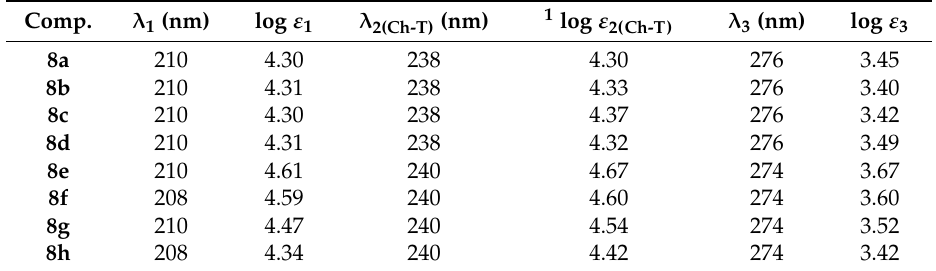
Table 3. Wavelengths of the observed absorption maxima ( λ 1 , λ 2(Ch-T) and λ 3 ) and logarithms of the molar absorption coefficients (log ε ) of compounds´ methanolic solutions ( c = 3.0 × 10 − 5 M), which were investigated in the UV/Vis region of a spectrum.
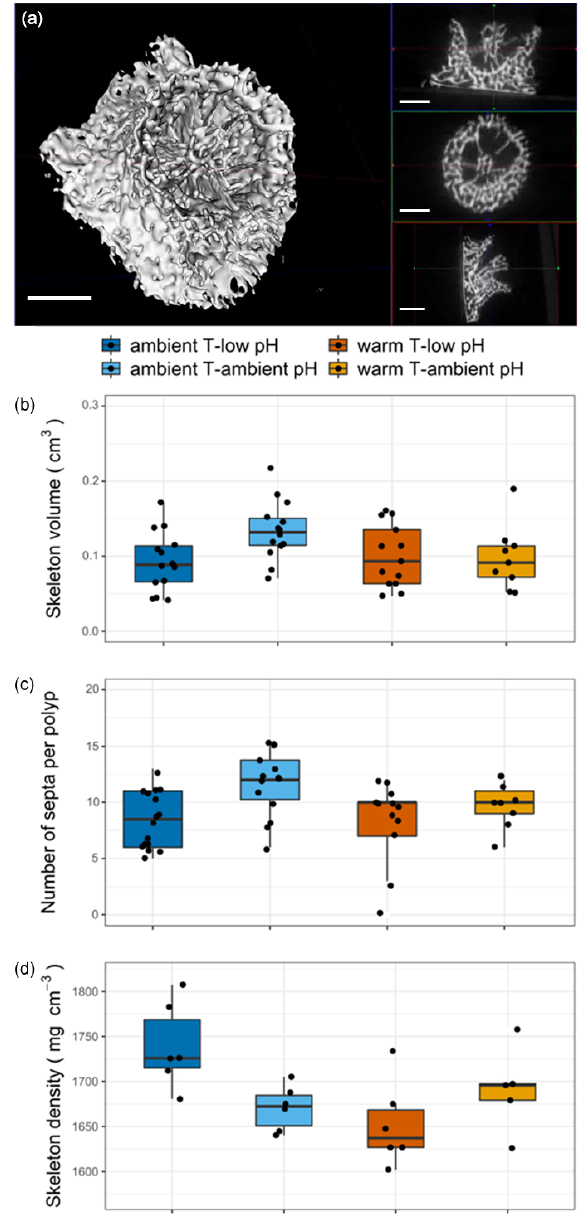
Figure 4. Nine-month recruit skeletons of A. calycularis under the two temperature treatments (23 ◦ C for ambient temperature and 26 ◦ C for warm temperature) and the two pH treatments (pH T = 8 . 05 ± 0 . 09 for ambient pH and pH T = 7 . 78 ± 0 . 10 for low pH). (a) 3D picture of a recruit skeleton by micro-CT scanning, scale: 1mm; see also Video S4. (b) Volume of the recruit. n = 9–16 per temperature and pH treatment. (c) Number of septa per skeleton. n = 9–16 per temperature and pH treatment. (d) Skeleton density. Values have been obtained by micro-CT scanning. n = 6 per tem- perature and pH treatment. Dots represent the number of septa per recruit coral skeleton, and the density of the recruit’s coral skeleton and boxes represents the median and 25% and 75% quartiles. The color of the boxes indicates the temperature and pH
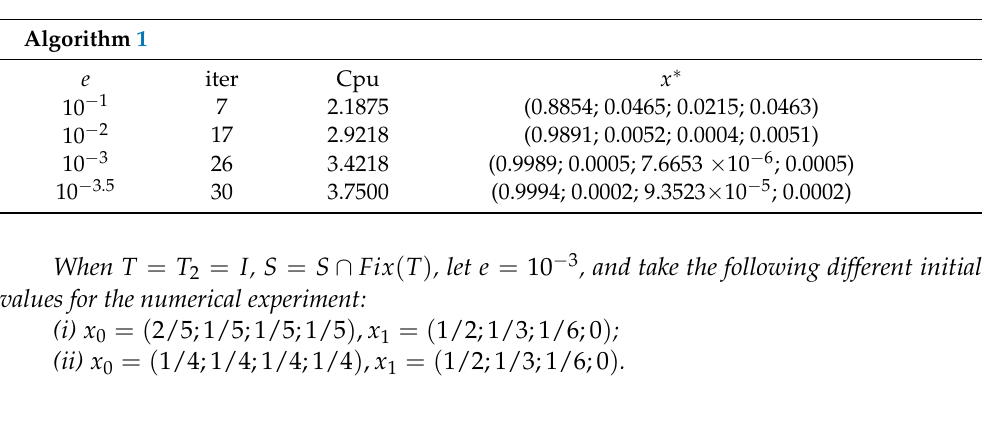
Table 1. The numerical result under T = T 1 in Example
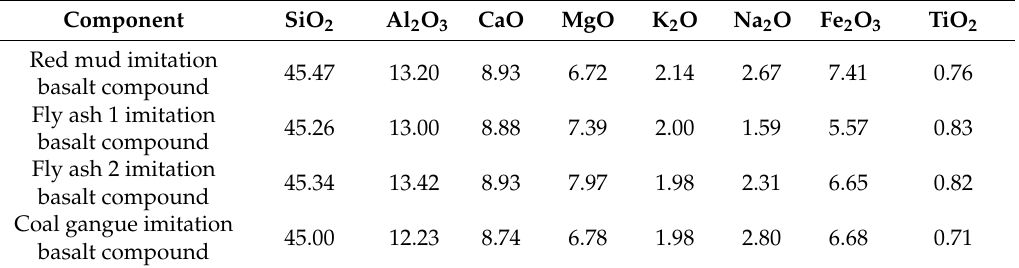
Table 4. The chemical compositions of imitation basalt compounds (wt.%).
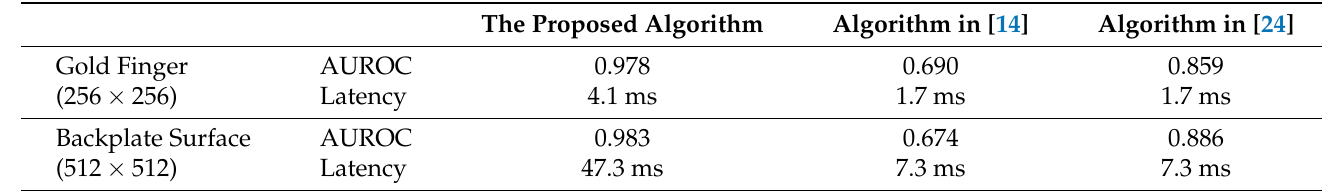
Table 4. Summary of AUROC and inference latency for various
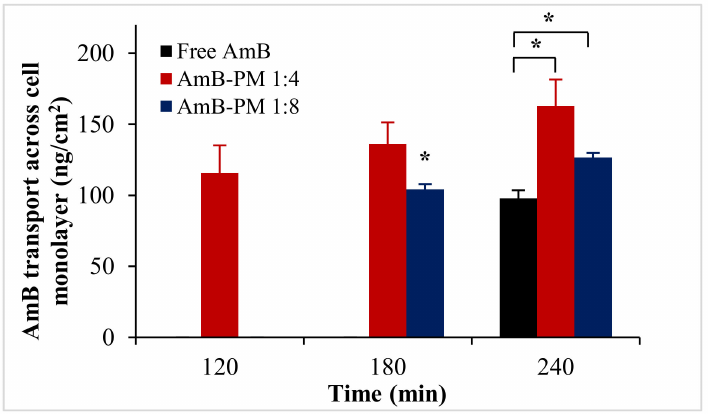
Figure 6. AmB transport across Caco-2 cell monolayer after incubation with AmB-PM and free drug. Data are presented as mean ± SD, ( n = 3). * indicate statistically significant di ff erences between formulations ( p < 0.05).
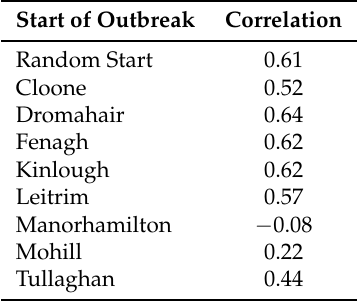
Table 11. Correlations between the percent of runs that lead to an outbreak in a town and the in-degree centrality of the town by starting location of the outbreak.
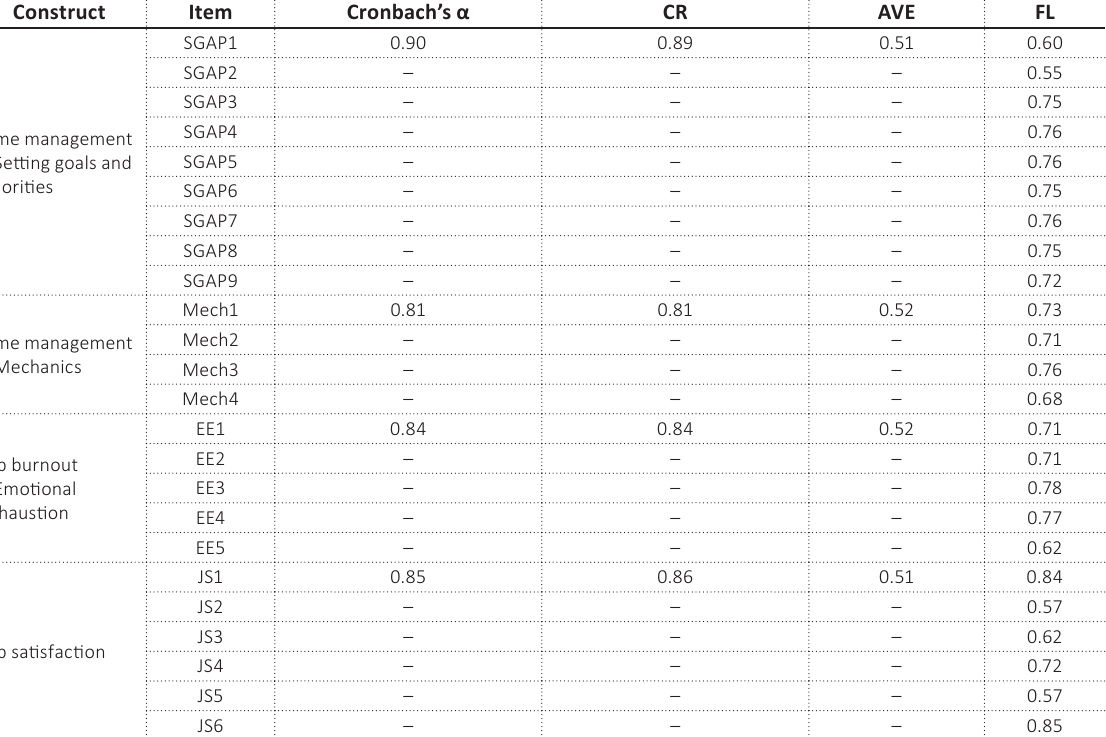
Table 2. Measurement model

WHAT YOU HAVE TO DO: Skip every picture. Repeat word for word the lines from the line holding "Table 1. The" through the end of the entries above.

RESPONSE TO THE TASK:
Table 1. The numerical result under T = T 1 in Example
Table 4. The chemical compositions of imitation basalt compounds (wt.%).
Table 4. Summary of AUROC and inference latency for various
Figure 6. AmB transport across Caco-2 cell monolayer after incubation with AmB-PM and free drug. Data are presented as mean ± SD, ( n = 3). * indicate statistically significant di ff erences between formulations ( p < 0.05).
Table 11. Correlations between the percent of runs that lead to an outbreak in a town and the in-degree centrality of the town by starting location of the outbreak.
Table 2. Measurement model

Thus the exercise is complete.